WHAT TO DO = Those lines of the records that contain "handle" are to be located and copied.
Segment Start: DATA
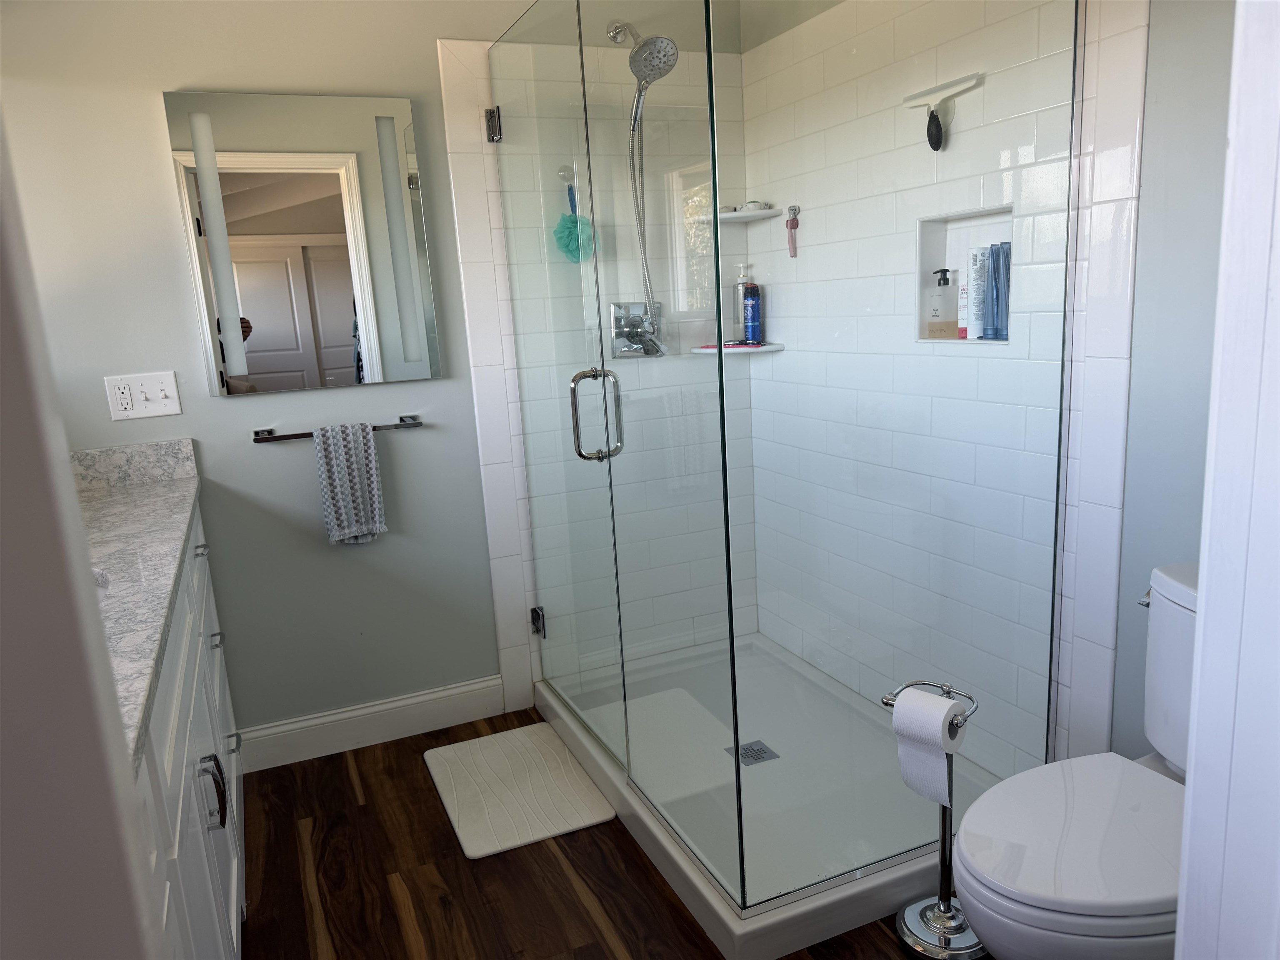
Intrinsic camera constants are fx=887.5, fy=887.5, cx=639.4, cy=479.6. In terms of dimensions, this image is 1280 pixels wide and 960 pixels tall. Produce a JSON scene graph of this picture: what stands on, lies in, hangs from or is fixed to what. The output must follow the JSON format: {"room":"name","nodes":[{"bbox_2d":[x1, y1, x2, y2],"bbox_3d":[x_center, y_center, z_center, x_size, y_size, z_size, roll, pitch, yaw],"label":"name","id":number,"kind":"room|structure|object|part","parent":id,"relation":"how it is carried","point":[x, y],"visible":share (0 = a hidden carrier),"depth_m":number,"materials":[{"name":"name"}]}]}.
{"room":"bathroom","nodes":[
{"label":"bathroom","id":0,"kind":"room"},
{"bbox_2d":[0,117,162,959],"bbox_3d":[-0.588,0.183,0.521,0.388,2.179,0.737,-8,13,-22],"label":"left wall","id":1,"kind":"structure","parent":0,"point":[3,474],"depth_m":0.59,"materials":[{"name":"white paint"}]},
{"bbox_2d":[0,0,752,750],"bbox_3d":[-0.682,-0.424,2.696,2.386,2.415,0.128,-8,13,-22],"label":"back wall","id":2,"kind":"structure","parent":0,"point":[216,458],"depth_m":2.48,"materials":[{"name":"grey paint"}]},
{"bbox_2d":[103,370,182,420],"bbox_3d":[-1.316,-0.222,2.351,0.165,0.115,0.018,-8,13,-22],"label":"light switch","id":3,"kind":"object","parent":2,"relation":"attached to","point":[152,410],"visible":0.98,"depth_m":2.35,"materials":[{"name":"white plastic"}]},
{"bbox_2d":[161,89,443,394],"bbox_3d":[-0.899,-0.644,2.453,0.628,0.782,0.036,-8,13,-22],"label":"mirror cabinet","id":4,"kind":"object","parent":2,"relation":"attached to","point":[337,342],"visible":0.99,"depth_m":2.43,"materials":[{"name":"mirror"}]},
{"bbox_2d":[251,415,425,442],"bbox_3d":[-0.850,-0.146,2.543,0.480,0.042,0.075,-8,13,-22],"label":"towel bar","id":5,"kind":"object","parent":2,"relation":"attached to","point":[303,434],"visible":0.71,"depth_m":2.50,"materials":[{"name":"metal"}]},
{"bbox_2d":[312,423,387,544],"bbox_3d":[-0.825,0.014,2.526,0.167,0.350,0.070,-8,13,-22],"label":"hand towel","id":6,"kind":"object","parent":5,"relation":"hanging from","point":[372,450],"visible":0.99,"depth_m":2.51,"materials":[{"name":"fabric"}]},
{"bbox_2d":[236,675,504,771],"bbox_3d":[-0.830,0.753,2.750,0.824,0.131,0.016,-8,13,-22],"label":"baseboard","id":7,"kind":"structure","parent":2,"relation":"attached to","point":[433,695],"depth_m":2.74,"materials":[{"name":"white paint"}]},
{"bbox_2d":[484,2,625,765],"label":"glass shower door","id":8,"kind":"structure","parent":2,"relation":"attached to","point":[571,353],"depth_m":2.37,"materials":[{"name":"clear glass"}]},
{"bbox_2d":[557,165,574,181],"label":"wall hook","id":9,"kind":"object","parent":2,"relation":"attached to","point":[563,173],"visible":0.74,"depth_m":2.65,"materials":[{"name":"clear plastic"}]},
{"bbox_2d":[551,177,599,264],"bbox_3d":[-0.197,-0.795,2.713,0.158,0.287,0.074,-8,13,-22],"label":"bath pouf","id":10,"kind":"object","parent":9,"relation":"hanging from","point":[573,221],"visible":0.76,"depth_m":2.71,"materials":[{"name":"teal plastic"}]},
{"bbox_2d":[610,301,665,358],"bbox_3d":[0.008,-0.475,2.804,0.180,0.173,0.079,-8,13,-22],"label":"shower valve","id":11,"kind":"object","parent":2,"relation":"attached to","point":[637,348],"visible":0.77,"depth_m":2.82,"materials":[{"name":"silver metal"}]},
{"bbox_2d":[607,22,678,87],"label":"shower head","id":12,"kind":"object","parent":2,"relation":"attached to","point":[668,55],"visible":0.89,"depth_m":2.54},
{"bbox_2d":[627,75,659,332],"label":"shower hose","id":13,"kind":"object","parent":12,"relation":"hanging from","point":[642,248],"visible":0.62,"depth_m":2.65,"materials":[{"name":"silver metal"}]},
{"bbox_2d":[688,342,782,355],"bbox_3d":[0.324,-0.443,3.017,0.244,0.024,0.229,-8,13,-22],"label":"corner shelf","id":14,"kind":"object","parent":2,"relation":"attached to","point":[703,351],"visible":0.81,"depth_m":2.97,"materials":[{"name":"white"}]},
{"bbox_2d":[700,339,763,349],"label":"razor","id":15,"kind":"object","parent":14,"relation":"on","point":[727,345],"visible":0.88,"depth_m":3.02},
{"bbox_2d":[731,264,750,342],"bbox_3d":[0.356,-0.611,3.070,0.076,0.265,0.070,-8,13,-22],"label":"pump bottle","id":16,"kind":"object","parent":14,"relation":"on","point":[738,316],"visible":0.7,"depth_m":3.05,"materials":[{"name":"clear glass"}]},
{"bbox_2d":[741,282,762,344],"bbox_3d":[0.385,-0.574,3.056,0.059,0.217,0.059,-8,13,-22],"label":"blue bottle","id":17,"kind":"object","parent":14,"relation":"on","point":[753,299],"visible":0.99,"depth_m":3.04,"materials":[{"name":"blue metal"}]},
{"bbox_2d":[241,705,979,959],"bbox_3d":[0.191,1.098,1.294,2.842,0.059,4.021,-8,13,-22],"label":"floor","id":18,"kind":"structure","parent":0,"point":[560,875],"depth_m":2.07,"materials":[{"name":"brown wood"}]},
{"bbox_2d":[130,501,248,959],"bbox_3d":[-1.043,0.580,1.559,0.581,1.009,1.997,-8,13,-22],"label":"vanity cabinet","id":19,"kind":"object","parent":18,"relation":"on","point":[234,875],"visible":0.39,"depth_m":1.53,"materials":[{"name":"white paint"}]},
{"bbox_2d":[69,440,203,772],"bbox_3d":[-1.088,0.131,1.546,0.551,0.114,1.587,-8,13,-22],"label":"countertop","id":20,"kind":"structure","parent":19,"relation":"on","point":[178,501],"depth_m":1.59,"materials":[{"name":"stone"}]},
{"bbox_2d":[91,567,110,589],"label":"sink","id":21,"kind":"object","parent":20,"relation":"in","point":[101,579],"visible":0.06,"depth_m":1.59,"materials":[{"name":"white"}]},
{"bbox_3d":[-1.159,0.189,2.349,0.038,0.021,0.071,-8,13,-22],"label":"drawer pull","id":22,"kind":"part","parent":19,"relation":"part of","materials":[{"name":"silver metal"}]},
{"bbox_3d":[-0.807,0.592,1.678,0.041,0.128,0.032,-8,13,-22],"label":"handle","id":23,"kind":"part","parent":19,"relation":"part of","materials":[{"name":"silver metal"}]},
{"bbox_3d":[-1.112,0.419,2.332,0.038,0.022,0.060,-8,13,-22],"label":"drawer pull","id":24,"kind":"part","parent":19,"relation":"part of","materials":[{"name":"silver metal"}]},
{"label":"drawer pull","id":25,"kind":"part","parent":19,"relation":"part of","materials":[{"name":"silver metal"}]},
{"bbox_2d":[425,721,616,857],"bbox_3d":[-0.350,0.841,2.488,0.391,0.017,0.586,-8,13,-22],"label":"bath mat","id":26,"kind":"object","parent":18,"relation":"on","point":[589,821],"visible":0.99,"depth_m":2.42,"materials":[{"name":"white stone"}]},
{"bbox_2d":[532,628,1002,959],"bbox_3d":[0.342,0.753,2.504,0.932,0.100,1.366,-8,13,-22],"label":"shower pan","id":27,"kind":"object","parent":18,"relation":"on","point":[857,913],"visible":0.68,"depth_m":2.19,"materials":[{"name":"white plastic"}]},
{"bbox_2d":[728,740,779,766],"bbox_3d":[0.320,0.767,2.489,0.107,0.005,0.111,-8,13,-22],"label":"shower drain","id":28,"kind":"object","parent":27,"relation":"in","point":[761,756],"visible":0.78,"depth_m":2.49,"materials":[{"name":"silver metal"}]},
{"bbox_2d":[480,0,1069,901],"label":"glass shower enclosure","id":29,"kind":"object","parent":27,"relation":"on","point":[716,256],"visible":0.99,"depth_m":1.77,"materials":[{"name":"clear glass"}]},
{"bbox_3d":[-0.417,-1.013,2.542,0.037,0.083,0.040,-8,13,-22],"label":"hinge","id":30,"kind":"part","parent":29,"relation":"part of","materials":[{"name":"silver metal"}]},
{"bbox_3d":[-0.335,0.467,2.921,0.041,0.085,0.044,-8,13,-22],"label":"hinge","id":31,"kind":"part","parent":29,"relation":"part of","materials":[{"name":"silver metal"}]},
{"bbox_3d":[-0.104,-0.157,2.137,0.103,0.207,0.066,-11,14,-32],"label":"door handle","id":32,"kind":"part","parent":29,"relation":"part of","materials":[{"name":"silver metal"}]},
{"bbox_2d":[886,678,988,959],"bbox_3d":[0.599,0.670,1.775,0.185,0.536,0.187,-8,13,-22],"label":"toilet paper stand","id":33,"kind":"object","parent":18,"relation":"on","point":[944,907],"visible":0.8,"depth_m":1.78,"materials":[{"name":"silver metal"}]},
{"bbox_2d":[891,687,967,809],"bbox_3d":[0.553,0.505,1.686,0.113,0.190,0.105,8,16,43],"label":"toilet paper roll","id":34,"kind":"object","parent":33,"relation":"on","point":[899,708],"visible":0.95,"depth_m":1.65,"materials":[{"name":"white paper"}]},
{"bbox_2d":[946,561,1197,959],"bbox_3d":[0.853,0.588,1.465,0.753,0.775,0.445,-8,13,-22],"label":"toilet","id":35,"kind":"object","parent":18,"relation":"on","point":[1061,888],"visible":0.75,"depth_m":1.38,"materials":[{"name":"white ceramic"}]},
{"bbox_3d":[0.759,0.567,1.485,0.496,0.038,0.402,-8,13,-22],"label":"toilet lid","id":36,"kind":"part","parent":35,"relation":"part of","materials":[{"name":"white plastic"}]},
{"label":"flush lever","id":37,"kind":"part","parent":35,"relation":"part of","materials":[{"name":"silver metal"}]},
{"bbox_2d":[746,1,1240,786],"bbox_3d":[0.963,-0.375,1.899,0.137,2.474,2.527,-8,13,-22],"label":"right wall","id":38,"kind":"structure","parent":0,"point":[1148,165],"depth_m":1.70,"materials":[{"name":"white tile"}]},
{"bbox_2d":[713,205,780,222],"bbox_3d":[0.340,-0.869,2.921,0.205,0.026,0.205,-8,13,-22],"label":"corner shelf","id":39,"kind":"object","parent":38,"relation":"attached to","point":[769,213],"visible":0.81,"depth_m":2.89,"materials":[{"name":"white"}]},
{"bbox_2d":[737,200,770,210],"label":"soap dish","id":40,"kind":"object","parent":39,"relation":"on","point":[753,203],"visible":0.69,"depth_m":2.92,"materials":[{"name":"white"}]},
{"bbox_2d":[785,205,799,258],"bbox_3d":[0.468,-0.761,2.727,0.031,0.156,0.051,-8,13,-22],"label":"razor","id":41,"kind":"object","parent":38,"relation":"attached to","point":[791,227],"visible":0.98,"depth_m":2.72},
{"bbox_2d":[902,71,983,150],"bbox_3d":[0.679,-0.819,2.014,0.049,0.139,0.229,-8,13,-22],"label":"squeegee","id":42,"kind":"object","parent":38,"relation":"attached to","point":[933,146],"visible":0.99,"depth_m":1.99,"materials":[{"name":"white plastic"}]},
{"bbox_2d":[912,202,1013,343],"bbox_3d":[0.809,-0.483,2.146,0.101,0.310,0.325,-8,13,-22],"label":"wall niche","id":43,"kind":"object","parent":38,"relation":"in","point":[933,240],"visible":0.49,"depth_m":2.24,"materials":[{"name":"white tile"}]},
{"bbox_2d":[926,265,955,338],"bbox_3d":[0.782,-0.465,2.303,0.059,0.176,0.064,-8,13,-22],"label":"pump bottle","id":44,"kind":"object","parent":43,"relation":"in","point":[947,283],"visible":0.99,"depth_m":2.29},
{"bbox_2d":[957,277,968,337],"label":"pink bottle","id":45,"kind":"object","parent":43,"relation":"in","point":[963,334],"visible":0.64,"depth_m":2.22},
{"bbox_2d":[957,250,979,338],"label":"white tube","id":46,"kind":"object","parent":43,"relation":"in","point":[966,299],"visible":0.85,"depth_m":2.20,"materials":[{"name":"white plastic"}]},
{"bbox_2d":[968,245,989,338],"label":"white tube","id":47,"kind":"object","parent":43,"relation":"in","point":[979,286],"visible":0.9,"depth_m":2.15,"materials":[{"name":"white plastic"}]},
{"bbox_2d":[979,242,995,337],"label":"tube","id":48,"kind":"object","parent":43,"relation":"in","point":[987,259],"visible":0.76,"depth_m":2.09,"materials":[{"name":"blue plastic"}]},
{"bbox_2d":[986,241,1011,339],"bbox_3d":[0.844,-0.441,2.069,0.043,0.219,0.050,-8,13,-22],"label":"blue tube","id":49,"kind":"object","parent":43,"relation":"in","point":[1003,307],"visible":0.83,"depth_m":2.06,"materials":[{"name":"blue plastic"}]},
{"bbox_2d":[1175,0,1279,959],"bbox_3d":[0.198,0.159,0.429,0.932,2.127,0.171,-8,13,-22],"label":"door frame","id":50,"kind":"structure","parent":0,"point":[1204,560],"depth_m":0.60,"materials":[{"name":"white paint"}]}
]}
Segment End: DATA
FINAL ANSWER =
{"bbox_3d":[-0.807,0.592,1.678,0.041,0.128,0.032,-8,13,-22],"label":"handle","id":23,"kind":"part","parent":19,"relation":"part of","materials":[{"name":"silver metal"}]},
{"bbox_3d":[-0.104,-0.157,2.137,0.103,0.207,0.066,-11,14,-32],"label":"door handle","id":32,"kind":"part","parent":29,"relation":"part of","materials":[{"name":"silver metal"}]},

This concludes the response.